__Task objective__
What you give back must match the records below exactly, apart from the pictures, which are omitted.

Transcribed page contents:
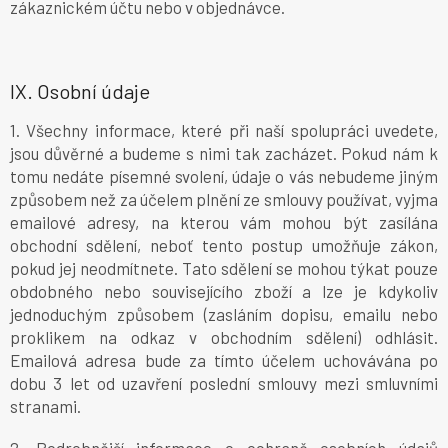
zákaznickém účtu nebo v objednávce.
IX.
Osobní údaje
1. Všechny informace, které při naší spolupráci uvedete,
jsou důvěrné a budeme s nimi tak zacházet. Pokud nám k
tomu nedáte písemné svolení, údaje o vás nebudeme jiným
způsobem než za účelem plnění ze smlouvy používat, vyjma
emailové adresy, na kterou vám mohou být zasílána
obchodní sdělení, neboť tento postup umožňuje zákon,
pokud jej neodmítnete. Tato sdělení se mohou týkat pouze
obdobného nebo souvisejícího zboží a lze je kdykoliv
jednoduchým způsobem (zasláním dopisu, emailu nebo
proklikem na odkaz v obchodním sdělení) odhlásit.
Emailová adresa bude za tímto účelem uchovávána po
dobu 3 let od uzavření poslední smlouvy mezi smluvními
stranami.
2. Podrobnější informace o ochraně osobních údajů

__Answer to this task__
zákaznickém účtu nebo v objednávce.
IX.
Osobní údaje
1. Všechny informace, které při naší spolupráci uvedete,
jsou důvěrné a budeme s nimi tak zacházet. Pokud nám k
tomu nedáte písemné svolení, údaje o vás nebudeme jiným
způsobem než za účelem plnění ze smlouvy používat, vyjma
emailové adresy, na kterou vám mohou být zasílána
obchodní sdělení, neboť tento postup umožňuje zákon,
pokud jej neodmítnete. Tato sdělení se mohou týkat pouze
obdobného nebo souvisejícího zboží a lze je kdykoliv
jednoduchým způsobem (zasláním dopisu, emailu nebo
proklikem na odkaz v obchodním sdělení) odhlásit.
Emailová adresa bude za tímto účelem uchovávána po
dobu 3 let od uzavření poslední smlouvy mezi smluvními
stranami.
2. Podrobnější informace o ochraně osobních údajů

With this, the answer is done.